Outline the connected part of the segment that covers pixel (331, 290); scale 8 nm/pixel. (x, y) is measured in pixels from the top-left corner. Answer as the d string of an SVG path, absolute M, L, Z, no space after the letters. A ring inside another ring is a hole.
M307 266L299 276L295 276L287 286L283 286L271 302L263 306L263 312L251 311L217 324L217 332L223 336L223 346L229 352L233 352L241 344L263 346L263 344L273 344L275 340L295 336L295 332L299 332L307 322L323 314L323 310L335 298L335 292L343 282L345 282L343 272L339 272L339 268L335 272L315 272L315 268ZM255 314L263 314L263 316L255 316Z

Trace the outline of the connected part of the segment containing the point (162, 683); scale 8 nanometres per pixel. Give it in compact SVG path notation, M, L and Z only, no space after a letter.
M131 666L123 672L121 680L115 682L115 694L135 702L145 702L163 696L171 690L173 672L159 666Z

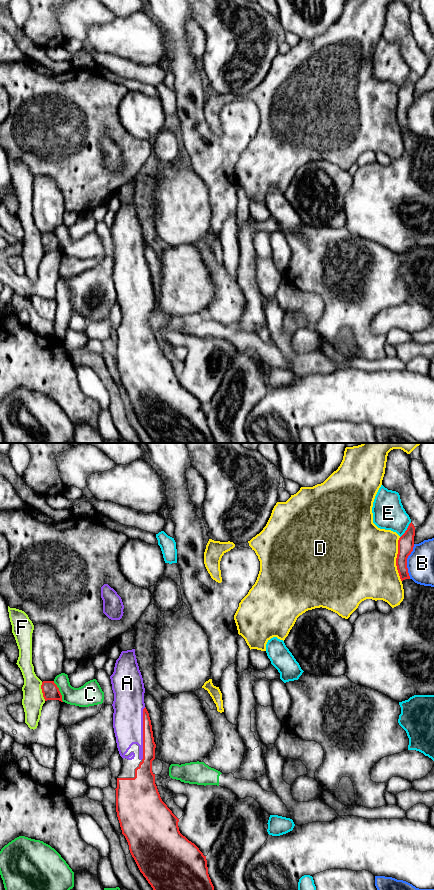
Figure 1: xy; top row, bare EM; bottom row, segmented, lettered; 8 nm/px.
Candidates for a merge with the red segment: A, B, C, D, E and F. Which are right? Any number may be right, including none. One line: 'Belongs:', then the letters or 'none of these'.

★ ★ ★ ★ ★ ★ ★

Once the pictures are set aside, transcribe the remaining lines above exactly.

■ Output for this task ■
Outline the connected part of the segment that covers pixel (331, 290); scale 8 nm/pixel. (x, y) is measured in pixels from the top-left corner. Answer as the d string of an SVG path, absolute M, L, Z, no space after the letters. A ring inside another ring is a hole.
M307 266L299 276L295 276L287 286L283 286L271 302L263 306L263 312L251 311L217 324L217 332L223 336L223 346L229 352L233 352L241 344L263 346L263 344L273 344L275 340L295 336L295 332L299 332L307 322L323 314L323 310L335 298L335 292L343 282L345 282L343 272L339 272L339 268L335 272L315 272L315 268ZM255 314L263 314L263 316L255 316Z

Trace the outline of the connected part of the segment containing the point (162, 683); scale 8 nanometres per pixel. Give it in compact SVG path notation, M, L and Z only, no space after a letter.
M131 666L123 672L121 680L115 682L115 694L135 702L145 702L163 696L171 690L173 672L159 666Z

Figure 1: xy; top row, bare EM; bottom row, segmented, lettered; 8 nm/px.
Candidates for a merge with the red segment: A, B, C, D, E and F. Which are right? Any number may be right, including none. One line: 'Belongs:', then the letters or 'none of these'.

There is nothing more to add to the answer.